Task: Would you output all the lines below precisely as they stand, leaving each picture out?

Dataset records:
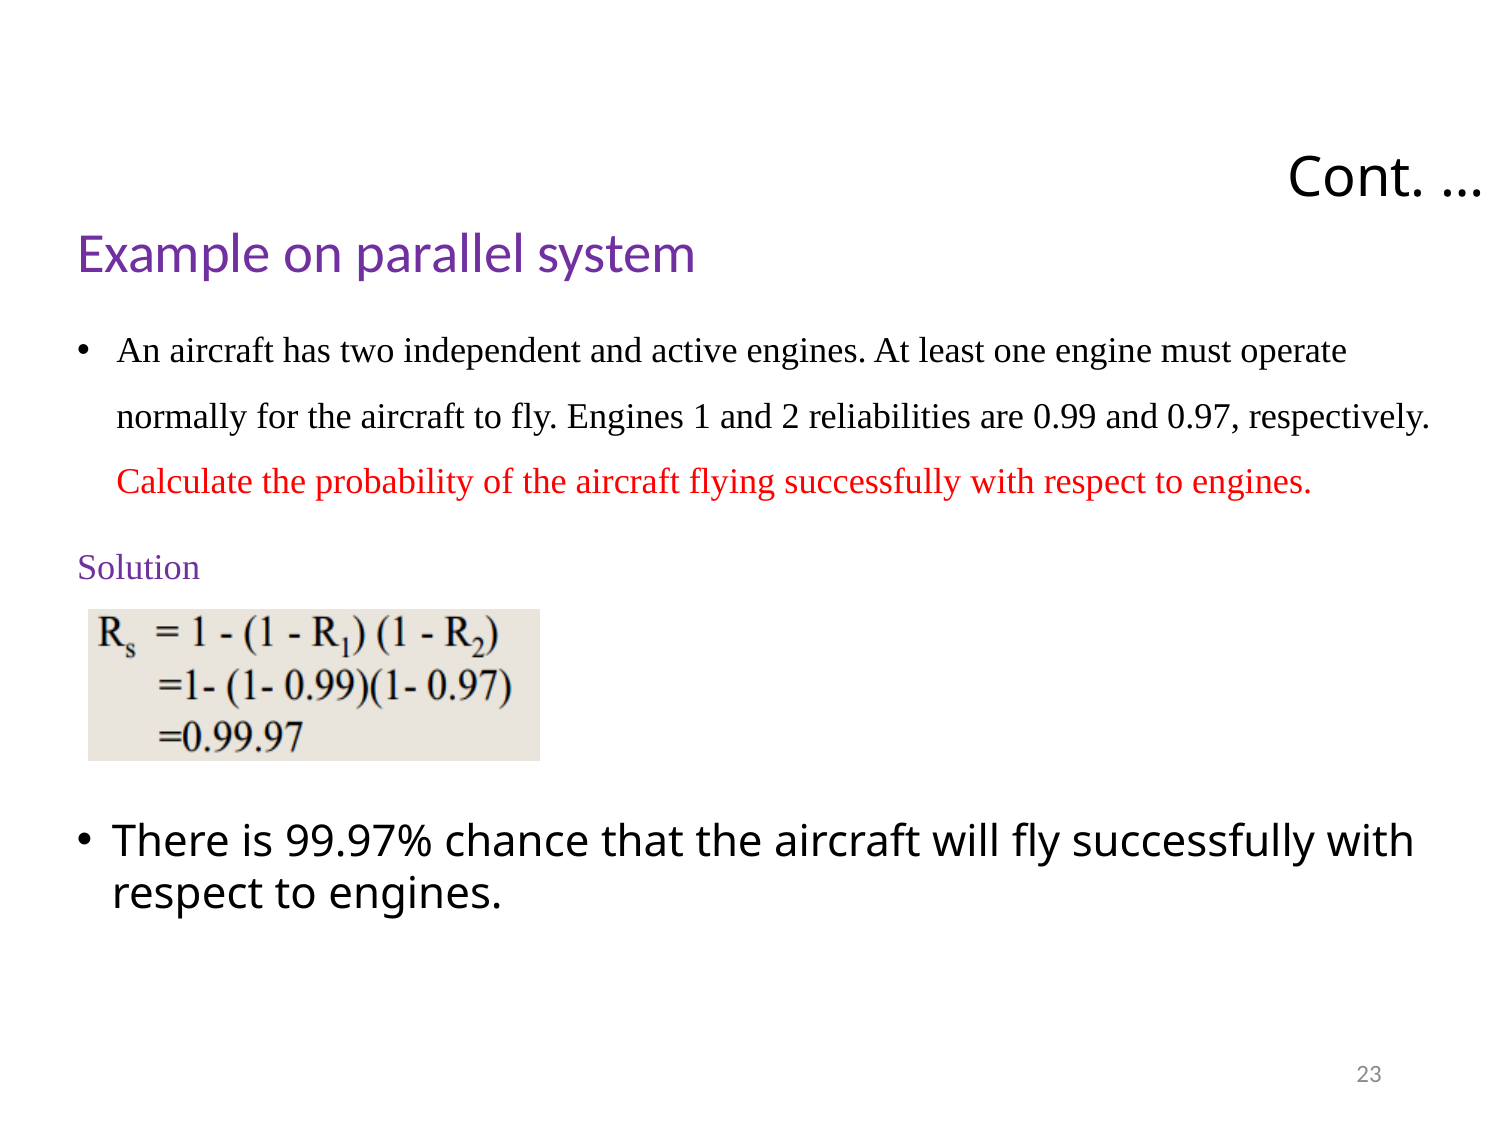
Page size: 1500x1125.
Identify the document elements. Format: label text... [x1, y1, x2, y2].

slide_number 23 [1059, 1042, 1397, 1103]
title Cont. … [206, 140, 1500, 217]
list Example on parallel system An aircraft has two independent and active engines. At least one engine must operate normally for the aircraft to fly. Engines 1 and 2 reliabilities are 0.99 and 0.97, respectively. Calculate the probability of the aircraft flying successfully with respect to engines. Solution [62, 216, 1477, 923]
text_box There is 99.97% chance that the aircraft will fly successfully with respect to engines. [62, 805, 1441, 925]
picture [88, 609, 540, 761]
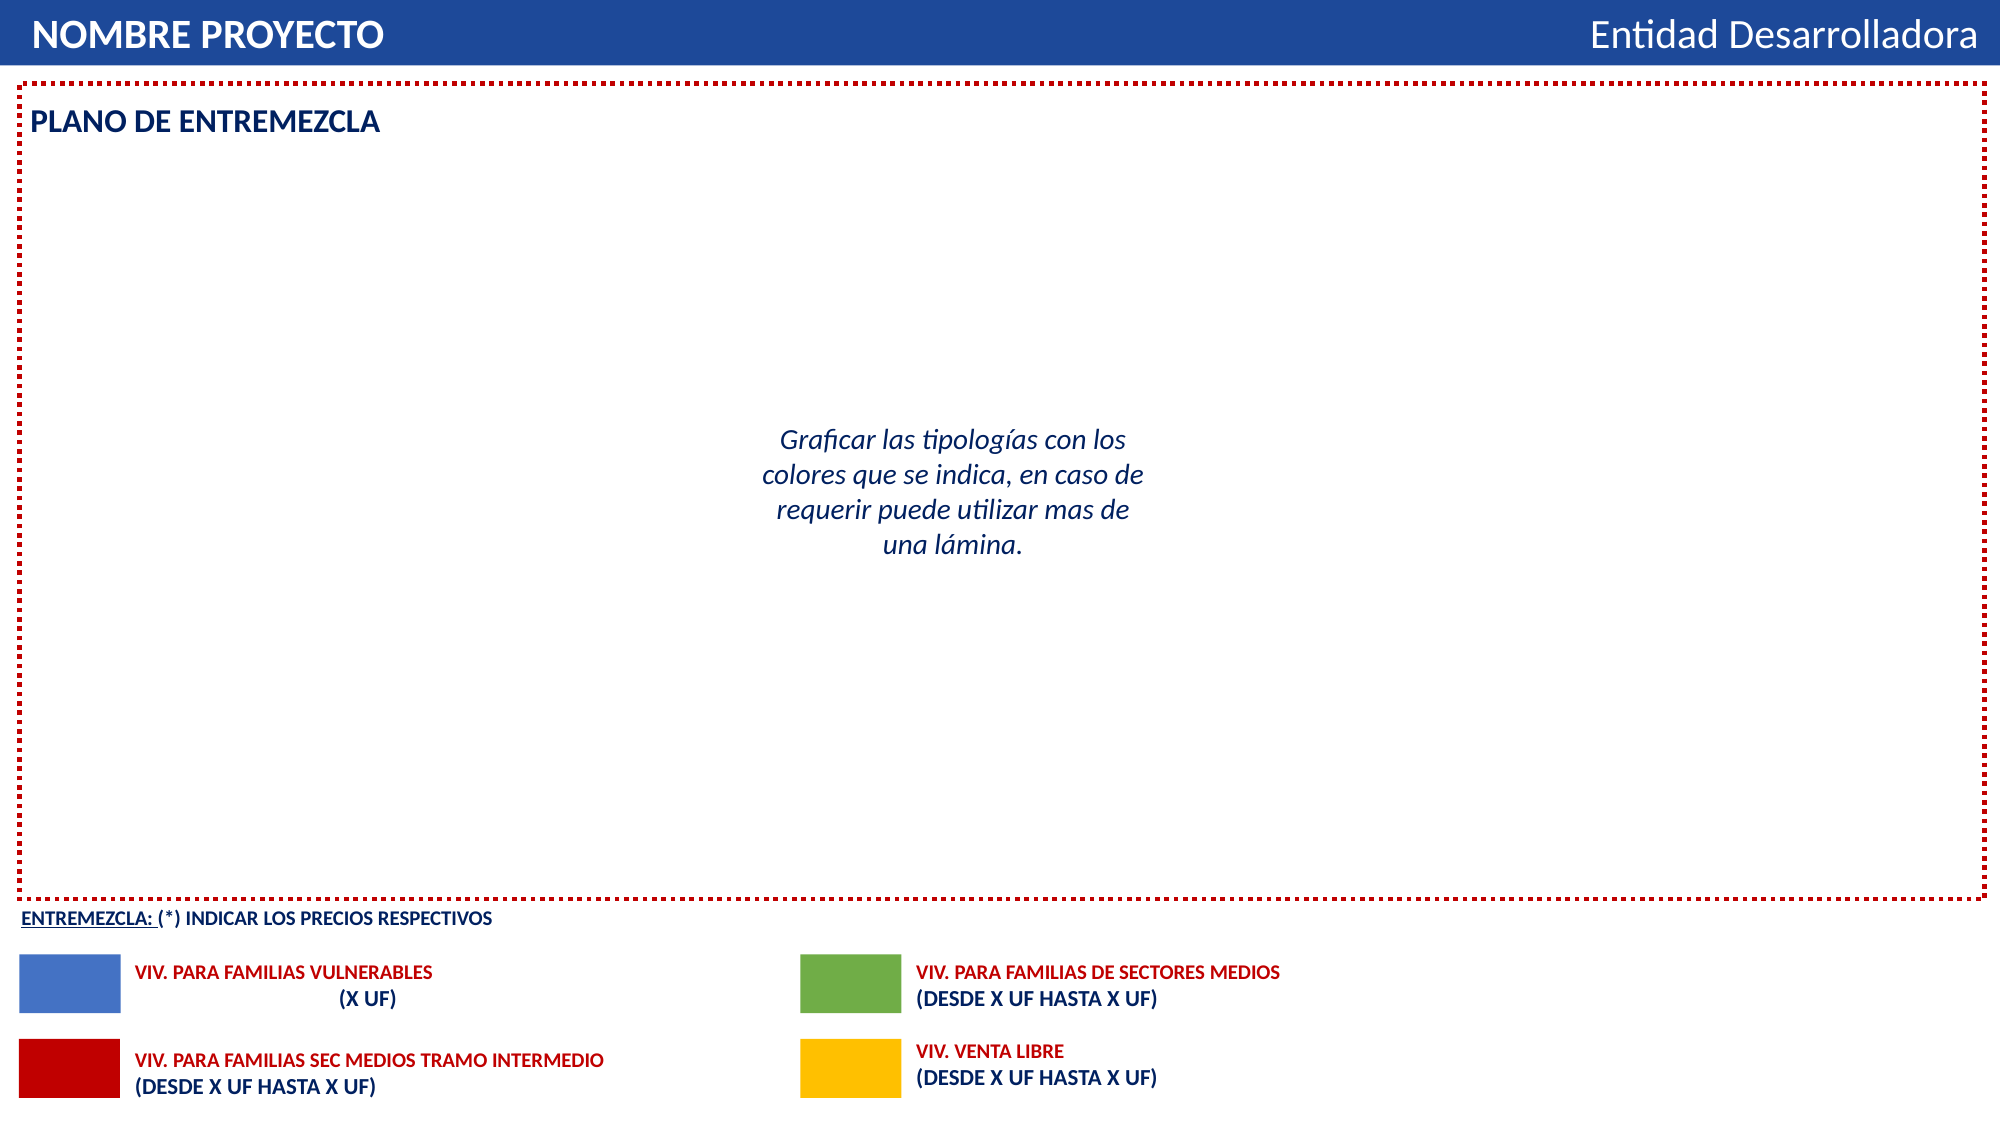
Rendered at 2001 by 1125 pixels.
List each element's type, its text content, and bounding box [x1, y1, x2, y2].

text_box VIV. PARA FAMILIAS DE SECTORES MEDIOS (DESDE X UF HASTA X UF) [901, 950, 1459, 1019]
text_box [799, 953, 902, 1014]
text_box [799, 1038, 902, 1099]
text_box VIV. VENTA LIBRE (DESDE X UF HASTA X UF) [901, 1029, 1387, 1098]
text_box [18, 953, 122, 1014]
text_box [19, 83, 1985, 900]
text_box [0, 0, 2000, 66]
text_box VIV. PARA FAMILIAS SEC MEDIOS TRAMO INTERMEDIO (DESDE X UF HASTA X UF) [120, 1038, 770, 1107]
text_box PLANO DE ENTREMEZCLA [15, 92, 1891, 147]
text_box Graficar las tipologías con los colores que se indica, en caso de requerir puede utilizar mas de una lámina. [735, 413, 1171, 568]
text_box [18, 1038, 121, 1099]
text_box ENTREMEZCLA: (*) INDICAR LOS PRECIOS RESPECTIVOS [6, 897, 636, 962]
text_box VIV. PARA FAMILIAS VULNERABLES (X UF) [120, 950, 557, 1019]
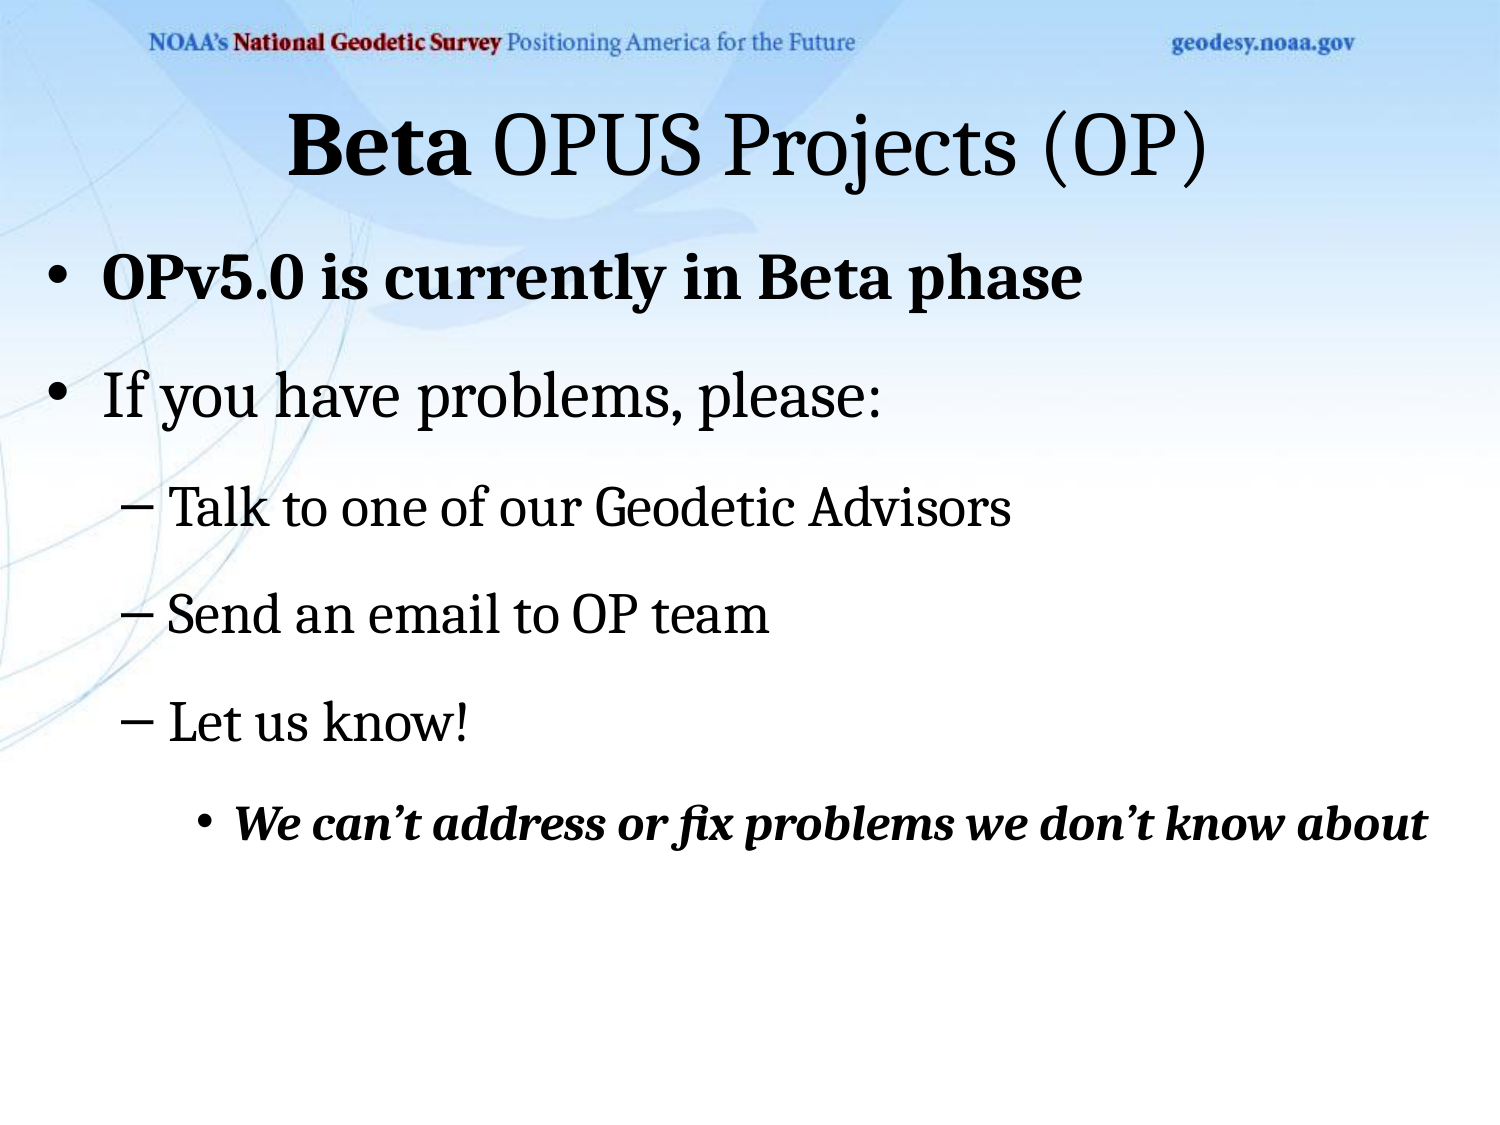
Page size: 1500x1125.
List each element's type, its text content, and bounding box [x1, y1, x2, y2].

picture [0, 0, 1500, 1125]
list OPv5.0 is currently in Beta phase If you have problems, please: Talk to one of our Geodetic Advisors Send an email to OP team Let us know! We can’t address or fix problems we don’t know about [31, 225, 1469, 1043]
title Beta OPUS Projects (OP) [75, 45, 1425, 225]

Answer:
Page size: 1500x1125.
Identify the document elements. Format: label text... [x1, y1, x2, y2].

slide_number 23 [1059, 1042, 1397, 1103]
title Cont. … [206, 140, 1500, 217]
list Example on parallel system An aircraft has two independent and active engines. At least one engine must operate normally for the aircraft to fly. Engines 1 and 2 reliabilities are 0.99 and 0.97, respectively. Calculate the probability of the aircraft flying successfully with respect to engines. Solution [62, 216, 1477, 923]
text_box There is 99.97% chance that the aircraft will fly successfully with respect to engines. [62, 805, 1441, 925]
picture [88, 609, 540, 761]
Rendered at 2001 by 1125 pixels.
List each element's type, its text content, and bounding box [x1, y1, x2, y2].

text_box VIV. PARA FAMILIAS DE SECTORES MEDIOS (DESDE X UF HASTA X UF) [901, 950, 1459, 1019]
text_box [799, 953, 902, 1014]
text_box [799, 1038, 902, 1099]
text_box VIV. VENTA LIBRE (DESDE X UF HASTA X UF) [901, 1029, 1387, 1098]
text_box [18, 953, 122, 1014]
text_box [19, 83, 1985, 900]
text_box [0, 0, 2000, 66]
text_box VIV. PARA FAMILIAS SEC MEDIOS TRAMO INTERMEDIO (DESDE X UF HASTA X UF) [120, 1038, 770, 1107]
text_box PLANO DE ENTREMEZCLA [15, 92, 1891, 147]
text_box Graficar las tipologías con los colores que se indica, en caso de requerir puede utilizar mas de una lámina. [735, 413, 1171, 568]
text_box [18, 1038, 121, 1099]
text_box ENTREMEZCLA: (*) INDICAR LOS PRECIOS RESPECTIVOS [6, 897, 636, 962]
text_box VIV. PARA FAMILIAS VULNERABLES (X UF) [120, 950, 557, 1019]
Page size: 1500x1125.
List each element's type, its text content, and bounding box [x1, y1, x2, y2].

picture [0, 0, 1500, 1125]
list OPv5.0 is currently in Beta phase If you have problems, please: Talk to one of our Geodetic Advisors Send an email to OP team Let us know! We can’t address or fix problems we don’t know about [31, 225, 1469, 1043]
title Beta OPUS Projects (OP) [75, 45, 1425, 225]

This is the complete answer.